Jerson Monteiro

Personal information
- Full name: Jerson Vanencio Monteiro
- Date of birth: April 28, 1985 (age 39)
- Place of birth: Luanda, Angola
- Height: 6 ft 0 in (1.83 m)
- Position(s): Forward

College career
- Years: Team / Apps / (Gls)
- 2003–2006: UAB Blazers

Senior career*
- Years: Team / Apps / (Gls)
- 2007: Chicago Fire / 5 / (1)
- 2007–2008: D.C. United / 0 / (0)
- 2008: Atlanta Silverbacks / 22 / (3)

= Jerson Monteiro =

Angolan footballer

Jerson Vanencio Monteiro (born April 28, 1985, in Luanda, Angola) is a former professional soccer player. At the age of 14 he left Angola to attend school in the United States.

He has obtained a United States green card so he will count as a domestic player according to MLS rules.

TASK ITEM:
Answer these questions using the text on Jerson Monteiro.
(a) For which college team did he play, and during which years?
(b) How many appearances did he make for the Atlanta Silverbacks?
(c) At what age did he leave Angola to attend school in the United States?

LISTED ENTRIES:
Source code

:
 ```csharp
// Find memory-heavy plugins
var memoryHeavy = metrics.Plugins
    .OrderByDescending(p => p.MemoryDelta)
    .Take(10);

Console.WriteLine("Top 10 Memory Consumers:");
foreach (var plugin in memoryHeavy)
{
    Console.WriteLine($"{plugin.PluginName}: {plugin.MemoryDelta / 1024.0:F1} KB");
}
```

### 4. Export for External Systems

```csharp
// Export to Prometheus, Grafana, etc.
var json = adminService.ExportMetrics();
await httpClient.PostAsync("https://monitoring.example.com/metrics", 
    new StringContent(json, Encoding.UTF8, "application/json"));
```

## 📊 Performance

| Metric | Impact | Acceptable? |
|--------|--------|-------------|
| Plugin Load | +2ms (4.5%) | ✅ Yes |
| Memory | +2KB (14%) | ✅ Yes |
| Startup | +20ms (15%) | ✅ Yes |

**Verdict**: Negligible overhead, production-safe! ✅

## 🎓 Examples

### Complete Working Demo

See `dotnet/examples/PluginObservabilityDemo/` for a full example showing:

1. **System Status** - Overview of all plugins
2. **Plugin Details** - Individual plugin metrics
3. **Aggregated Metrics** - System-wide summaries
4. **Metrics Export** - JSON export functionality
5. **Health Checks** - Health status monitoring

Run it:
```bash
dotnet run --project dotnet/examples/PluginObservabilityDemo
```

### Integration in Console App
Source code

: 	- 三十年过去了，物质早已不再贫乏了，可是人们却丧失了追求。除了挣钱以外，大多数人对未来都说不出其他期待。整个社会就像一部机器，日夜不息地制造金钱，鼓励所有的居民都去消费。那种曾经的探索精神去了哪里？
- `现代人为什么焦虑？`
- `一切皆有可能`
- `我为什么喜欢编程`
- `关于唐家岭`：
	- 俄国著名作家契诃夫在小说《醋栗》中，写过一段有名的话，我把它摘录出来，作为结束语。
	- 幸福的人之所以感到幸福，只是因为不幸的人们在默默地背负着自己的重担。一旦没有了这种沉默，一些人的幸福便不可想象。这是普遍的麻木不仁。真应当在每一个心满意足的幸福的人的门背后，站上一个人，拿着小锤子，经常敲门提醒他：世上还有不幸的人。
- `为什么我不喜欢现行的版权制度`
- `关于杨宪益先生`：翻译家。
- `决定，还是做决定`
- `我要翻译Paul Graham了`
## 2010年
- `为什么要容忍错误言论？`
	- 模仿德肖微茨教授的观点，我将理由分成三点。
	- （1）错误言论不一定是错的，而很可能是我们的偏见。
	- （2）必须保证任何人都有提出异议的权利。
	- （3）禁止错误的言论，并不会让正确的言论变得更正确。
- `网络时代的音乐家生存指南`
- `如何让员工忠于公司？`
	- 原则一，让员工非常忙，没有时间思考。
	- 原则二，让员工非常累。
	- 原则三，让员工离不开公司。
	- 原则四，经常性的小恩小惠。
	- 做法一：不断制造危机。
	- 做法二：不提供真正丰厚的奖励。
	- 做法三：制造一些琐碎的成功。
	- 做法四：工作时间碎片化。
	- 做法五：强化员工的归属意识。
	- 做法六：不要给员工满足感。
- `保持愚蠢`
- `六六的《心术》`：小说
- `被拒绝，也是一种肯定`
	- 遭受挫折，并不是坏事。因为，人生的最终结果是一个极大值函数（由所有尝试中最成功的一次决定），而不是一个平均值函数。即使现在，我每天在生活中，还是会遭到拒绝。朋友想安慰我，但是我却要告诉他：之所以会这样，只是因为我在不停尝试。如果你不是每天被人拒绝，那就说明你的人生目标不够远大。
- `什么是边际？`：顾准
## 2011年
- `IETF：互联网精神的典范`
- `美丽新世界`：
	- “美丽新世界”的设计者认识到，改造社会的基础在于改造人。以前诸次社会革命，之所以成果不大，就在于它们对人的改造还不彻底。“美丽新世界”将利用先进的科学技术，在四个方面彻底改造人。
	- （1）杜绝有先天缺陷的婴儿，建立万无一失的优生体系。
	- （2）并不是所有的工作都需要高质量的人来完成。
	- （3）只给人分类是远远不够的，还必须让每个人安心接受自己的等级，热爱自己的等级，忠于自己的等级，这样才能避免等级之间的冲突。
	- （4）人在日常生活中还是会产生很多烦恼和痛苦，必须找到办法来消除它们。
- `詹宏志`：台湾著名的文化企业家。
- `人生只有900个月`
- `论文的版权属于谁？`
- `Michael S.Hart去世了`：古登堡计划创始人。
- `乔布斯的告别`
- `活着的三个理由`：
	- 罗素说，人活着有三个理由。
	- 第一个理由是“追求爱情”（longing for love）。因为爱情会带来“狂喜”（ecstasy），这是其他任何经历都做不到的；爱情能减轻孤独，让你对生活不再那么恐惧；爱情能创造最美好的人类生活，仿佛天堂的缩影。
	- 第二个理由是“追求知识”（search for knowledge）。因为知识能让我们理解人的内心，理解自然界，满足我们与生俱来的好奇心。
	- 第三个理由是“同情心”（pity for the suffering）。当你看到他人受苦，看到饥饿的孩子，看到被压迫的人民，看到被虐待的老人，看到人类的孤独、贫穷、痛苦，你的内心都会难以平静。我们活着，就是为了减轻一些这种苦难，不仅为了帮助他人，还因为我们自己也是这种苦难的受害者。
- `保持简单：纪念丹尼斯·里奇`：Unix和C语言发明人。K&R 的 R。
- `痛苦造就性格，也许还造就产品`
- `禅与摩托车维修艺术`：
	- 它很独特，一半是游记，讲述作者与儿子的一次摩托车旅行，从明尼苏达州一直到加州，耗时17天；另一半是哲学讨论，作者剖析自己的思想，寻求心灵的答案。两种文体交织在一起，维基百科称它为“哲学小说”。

REPLY:
(a) The UAB Blazers, from 2003 to 2006.
(b) 22 appearances.
(c) At the age of 14.